Effective June 7, the California Social Science Experimental Laboratory, or CASSEL, will close its doors, potentially driving researchers and graduate students to universities that provide them the resources they need to do their research.
Since its inception in 2000, the lab has conducted more than 2,500 experiments with more than 100 publications in top academic journals, said Estela Hopenhayn, a lab manager at CASSEL. The lab currently hosts studies in the social sciences, including economics, finance and anthropology.
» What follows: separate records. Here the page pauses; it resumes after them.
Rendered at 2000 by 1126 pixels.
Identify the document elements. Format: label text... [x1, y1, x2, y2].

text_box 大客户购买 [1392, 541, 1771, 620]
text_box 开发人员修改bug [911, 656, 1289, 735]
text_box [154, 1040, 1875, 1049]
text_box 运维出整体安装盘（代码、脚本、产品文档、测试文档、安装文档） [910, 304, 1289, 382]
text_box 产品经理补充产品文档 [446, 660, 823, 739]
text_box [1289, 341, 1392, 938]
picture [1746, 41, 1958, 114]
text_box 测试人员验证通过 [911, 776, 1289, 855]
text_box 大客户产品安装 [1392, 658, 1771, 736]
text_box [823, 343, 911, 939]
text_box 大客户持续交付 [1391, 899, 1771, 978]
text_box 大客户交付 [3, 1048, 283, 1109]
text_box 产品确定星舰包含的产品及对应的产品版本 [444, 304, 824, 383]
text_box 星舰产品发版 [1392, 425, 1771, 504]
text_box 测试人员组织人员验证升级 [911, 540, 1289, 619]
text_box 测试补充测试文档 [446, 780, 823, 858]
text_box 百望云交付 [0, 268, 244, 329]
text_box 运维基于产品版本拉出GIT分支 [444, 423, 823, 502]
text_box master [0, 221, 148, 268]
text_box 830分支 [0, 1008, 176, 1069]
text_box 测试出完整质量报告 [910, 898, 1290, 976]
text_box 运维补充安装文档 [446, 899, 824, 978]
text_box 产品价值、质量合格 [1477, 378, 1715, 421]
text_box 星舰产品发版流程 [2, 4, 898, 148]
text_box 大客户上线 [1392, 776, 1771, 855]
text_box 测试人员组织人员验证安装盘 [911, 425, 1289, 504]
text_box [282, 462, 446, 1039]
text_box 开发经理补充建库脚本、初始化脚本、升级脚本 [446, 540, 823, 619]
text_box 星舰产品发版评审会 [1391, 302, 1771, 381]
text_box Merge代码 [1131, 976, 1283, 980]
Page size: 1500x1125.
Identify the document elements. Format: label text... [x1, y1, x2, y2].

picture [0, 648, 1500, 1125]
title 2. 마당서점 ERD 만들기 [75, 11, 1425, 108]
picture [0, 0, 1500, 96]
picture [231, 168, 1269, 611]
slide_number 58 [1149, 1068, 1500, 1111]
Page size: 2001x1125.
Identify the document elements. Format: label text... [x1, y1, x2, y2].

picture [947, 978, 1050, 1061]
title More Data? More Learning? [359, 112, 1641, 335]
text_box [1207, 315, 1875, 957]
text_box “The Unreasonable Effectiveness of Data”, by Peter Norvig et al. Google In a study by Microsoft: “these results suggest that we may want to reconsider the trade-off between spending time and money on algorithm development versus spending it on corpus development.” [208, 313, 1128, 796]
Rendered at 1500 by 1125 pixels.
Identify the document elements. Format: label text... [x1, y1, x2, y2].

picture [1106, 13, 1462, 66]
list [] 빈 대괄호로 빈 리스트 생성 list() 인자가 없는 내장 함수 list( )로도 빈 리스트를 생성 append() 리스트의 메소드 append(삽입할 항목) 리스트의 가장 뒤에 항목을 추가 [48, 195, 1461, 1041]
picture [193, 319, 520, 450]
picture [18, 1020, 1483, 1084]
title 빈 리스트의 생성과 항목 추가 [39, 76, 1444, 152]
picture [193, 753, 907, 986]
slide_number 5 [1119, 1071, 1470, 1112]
Space is a major consideration in CASSEL’s closure – there is no room for this sizeable lab in the current economic climate, and the space would be alternatively filled by classrooms or a computer lab, Elizabeth Landaw, the assistant dean of social sciences, told the Daily Bruin earlier this week.
However, the decision to close the lab as opposed to compromising with researchers to simply reduce its size reflects poorly on the UCLA administration’s commitment to remain on the frontiers of research in the social sciences at UCLA.
Last year, CASSEL’s directors proposed downsizing the lab to half its initial size and leaving the other half for the dean of social sciences, Alessandro Duranti, to use as he saw fit. This compromise is reasonable and should be adopted by university administration in order to keep a prestigious lab on campus while also addressing problems of space.
It is true that the lab has faced decreasing use since its inception, although there was a sudden spike in usage last year.
However, CASSEL’s general lack of use indicates only that the lab is too big, not that it shouldn’t exist anymore.
The closure of the lab makes it more difficult for graduate students in the social sciences to get involved in research projects, and may even force those students to do their research at other universities where labs are available.
One graduate student in economics, Santiago Sautua, says he will eventually have to find a lab for his research, and he does not know if labs in different departments on campus will facilitate his experiments. If they do not, he says he will be forced to seek out a lab at another university.
Another economics graduate student, Omer Ali, said the closure of the lab may mean he simply won’t be involved in experimental economics at all, despite his interest in it.
Considerations of space in the social sciences department are valid, but the consequences of closing the lab completely are too great to justify when it could simply be made smaller.
CASSEL has facilitated prominent and revenue-generating research from faculty at UCLA and other prestigious universities. For example, Claremont Graduate University professor Paul Zak has conducted studies linking the hormone oxytocin with human behaviors.
The closure comes at a time when other major universities, including our competitors across town at USC, are in the process of building new labs, UCLA assistant law professor and senior researcher at CASSEL, Alexander Stremitzer told The Bruin.
CASSEL’s prestige within the academic community was a major reason Stremitzer said he chose to teach at UCLA.
Closing the lab instead of reducing its size chips away at UCLA’s appeal for faculty who would choose to come here based on the existence of the lab, as Stremitzer did.
Since he took over, Duranti has consistently encouraged the lab to fund itself through donations that would match university contributions, Hopenhayn said.
The lab was previously funded completely by the university, but now receives more than 70 percent of revenue from outside donors, Hopenhayn said. Last year the lab received a $370,000 grant from the National Science Foundation to cover the costs of new lab equipment.
This grant may now go toward possibly relocating the lab to the second floor of Bunche Hall, in the graduate student computer lab. This option should be pursued – a downsized laboratory in a new location would allow students like Sautua and Ali to conduct their research right here at UCLA.